> [Texto para leer]
Uno de los mitos de la globalización neoliberal afirma que reducir el tamaño del Estado libera las fuerzas productivas y atrae inversión. Sin embargo, la experiencia de las últimas décadas muestra una paradoja: al recortar su músculo fiscal para “volverse ligero”, el Estado destruye justo las infraestructuras y políticas públicas que hacen atractivo su territorio para empresas y talento.
Las carreteras, los sistemas de salud, las universidades y los tribunales confiables son bienes colectivos que elevan la productividad local; sin ellos, la promesa de salarios bajos o impuestos reducidos pierde brillo. Al mismo tiempo, la retirada del Estado debilita el tejido social que amortigua crisis: cuando estalla una pandemia o un shock financiero, los lazos comunitarios y las redes de protección se revelan tan valiosos como los incentivos fiscales.

> [Tu tarea] Escribe la continuación del texto sobre la reducción del Estado en la globalización neoliberal a partir de su última oración.

> [Datos del ejercicio]

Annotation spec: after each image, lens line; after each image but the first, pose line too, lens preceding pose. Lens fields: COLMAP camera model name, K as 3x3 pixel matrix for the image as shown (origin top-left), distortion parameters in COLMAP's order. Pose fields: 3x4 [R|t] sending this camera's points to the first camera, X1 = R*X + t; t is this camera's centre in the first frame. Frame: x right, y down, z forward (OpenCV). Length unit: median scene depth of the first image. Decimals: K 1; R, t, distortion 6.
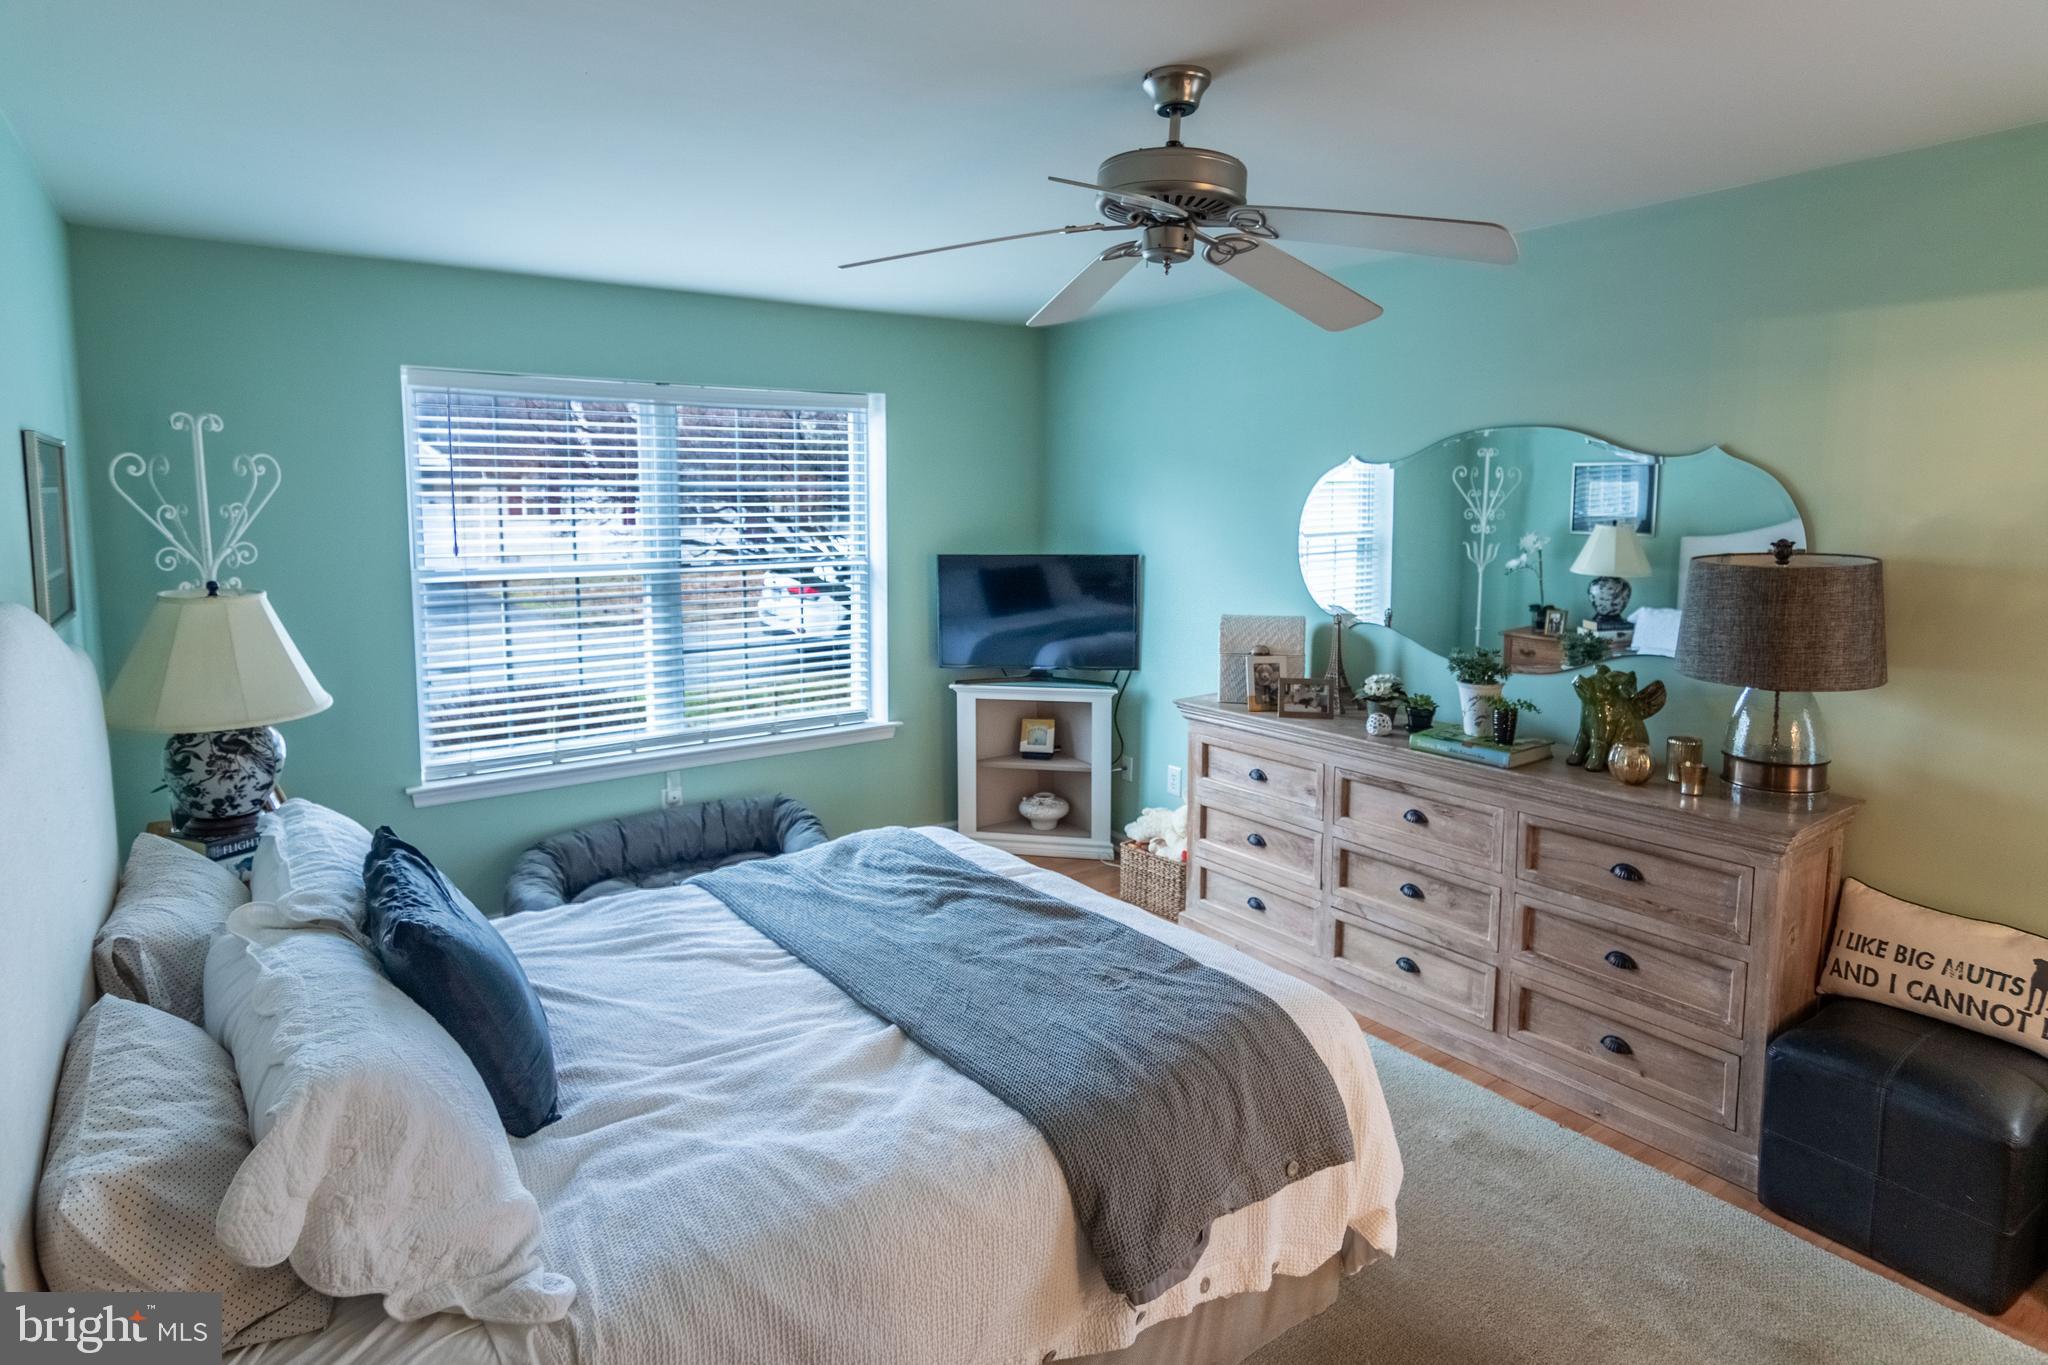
lens RADIAL K [[1104.3, 0, 1024.7], [0, 1104.3, 644.7], [0, 0, 1]] dist [0.001949, 0.000134]
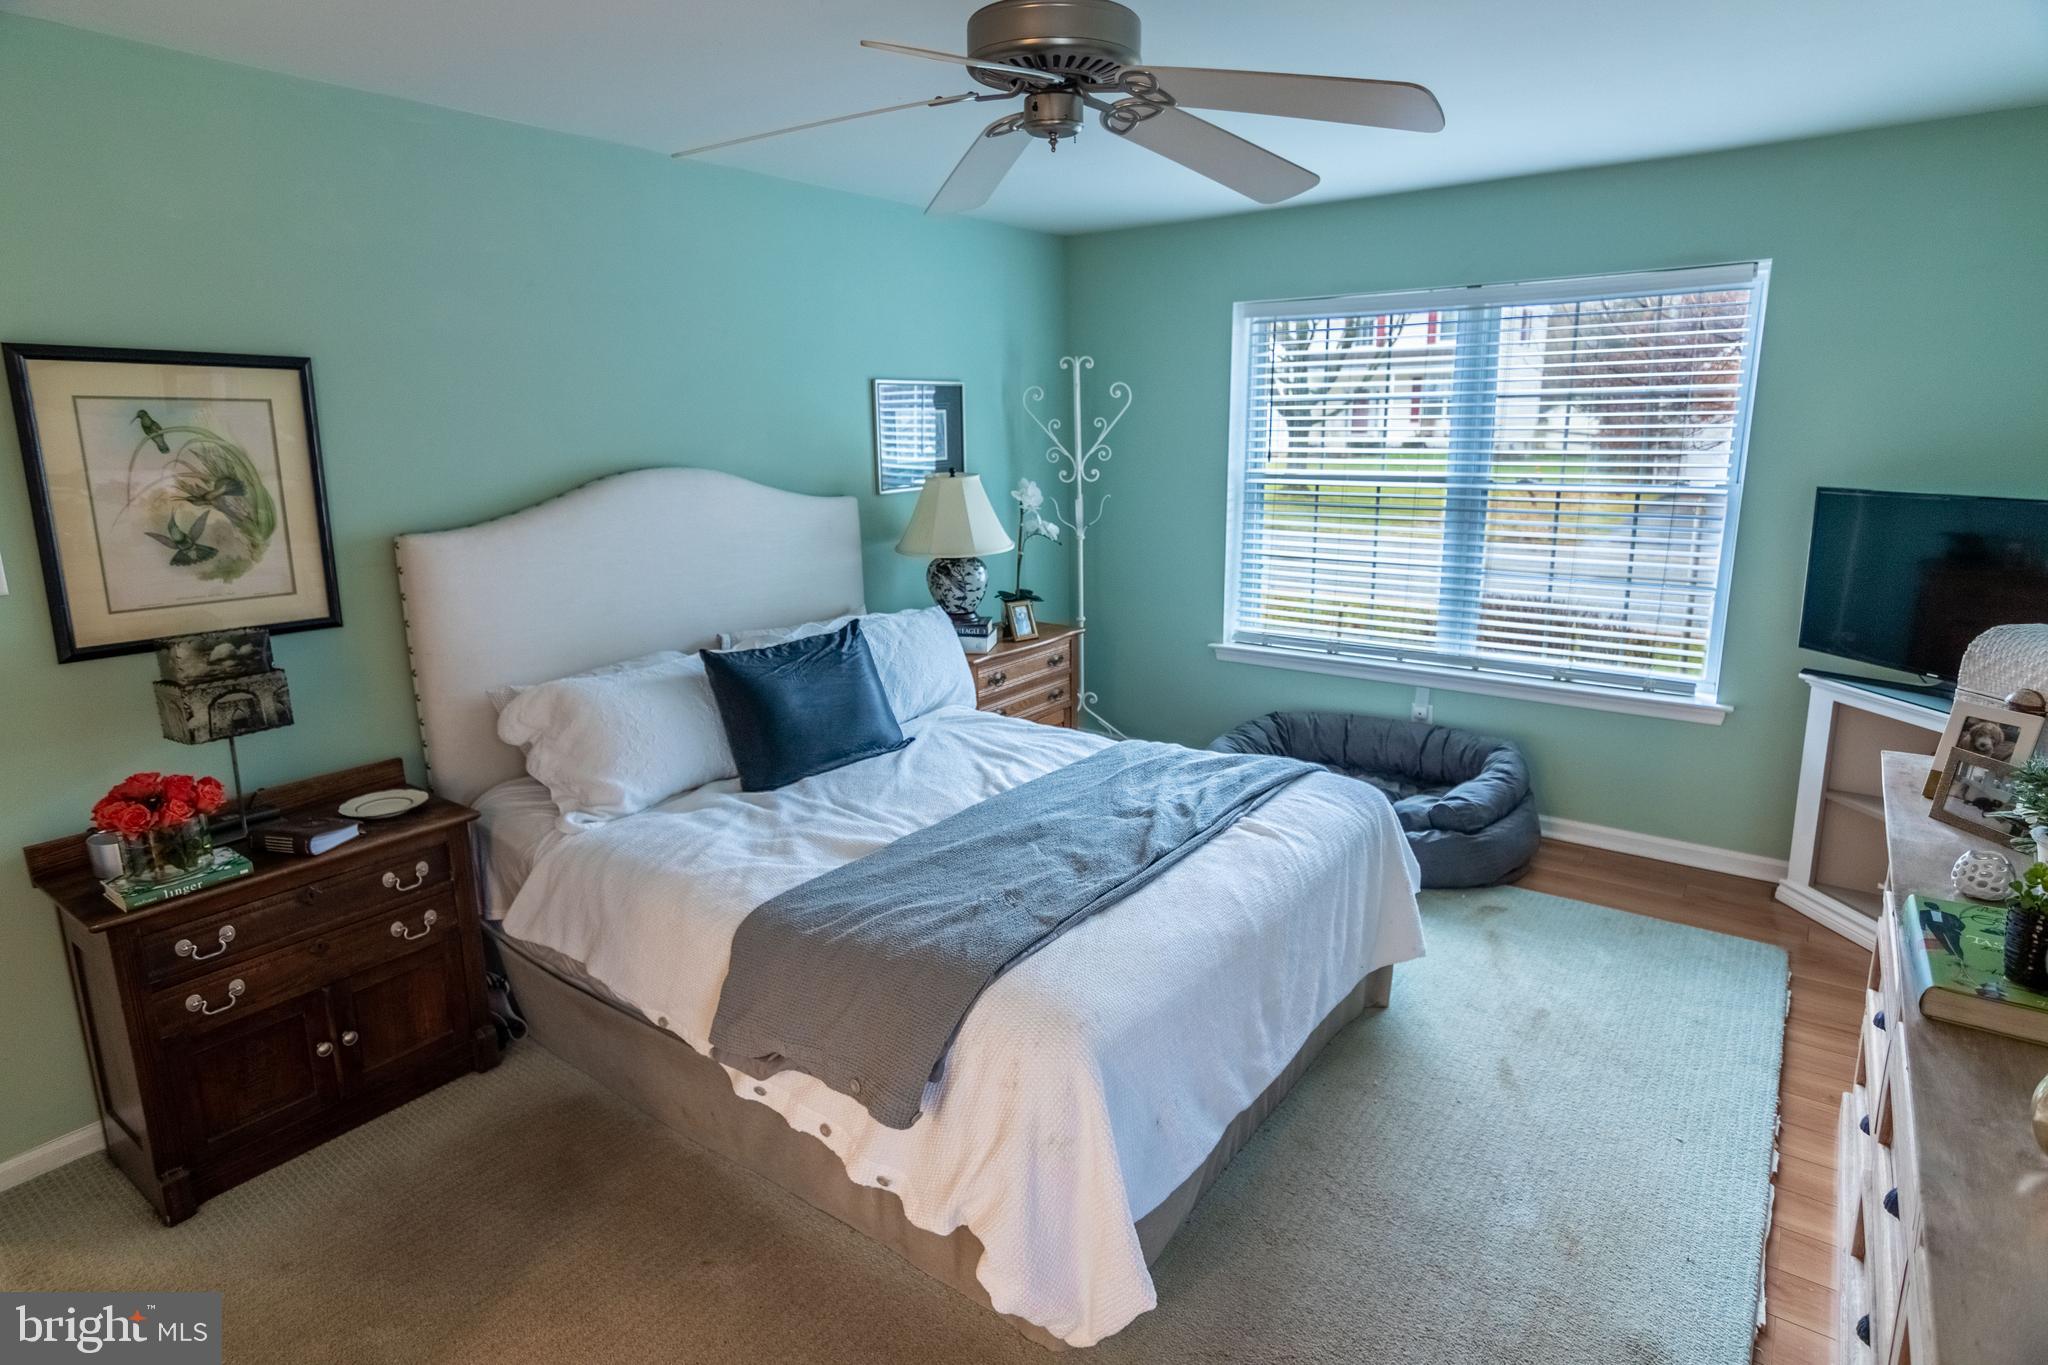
lens RADIAL K [[1080.0, 0, 1024.0], [0, 1080.0, 682.5], [0, 0, 1]] dist [0.002303, 0.000313]
pose [[0.301789, 0.225842, -0.926239, 0.793399], [-0.112640, 0.973179, 0.200586, -0.075735], [0.946697, 0.043797, 0.319134, 0.565193]]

> [Solución del problema]
Así surge un dilema estratégico: los gobiernos compiten por inversiones globales aplicando austeridad, pero esa misma austeridad erosiona a largo plazo la competitividad que pretendían reforzar. El círculo vicioso concluye en deslegitimación política, precariedad laboral y fuga de capital humano.
Romper la paradoja exige mirar la economía no como un juego de suma cero entre lo público y lo privado, sino como un ecosistema interdependiente donde las reglas, la confianza y la cohesión social son parte esencial -y rentable- de la infraestructura productiva.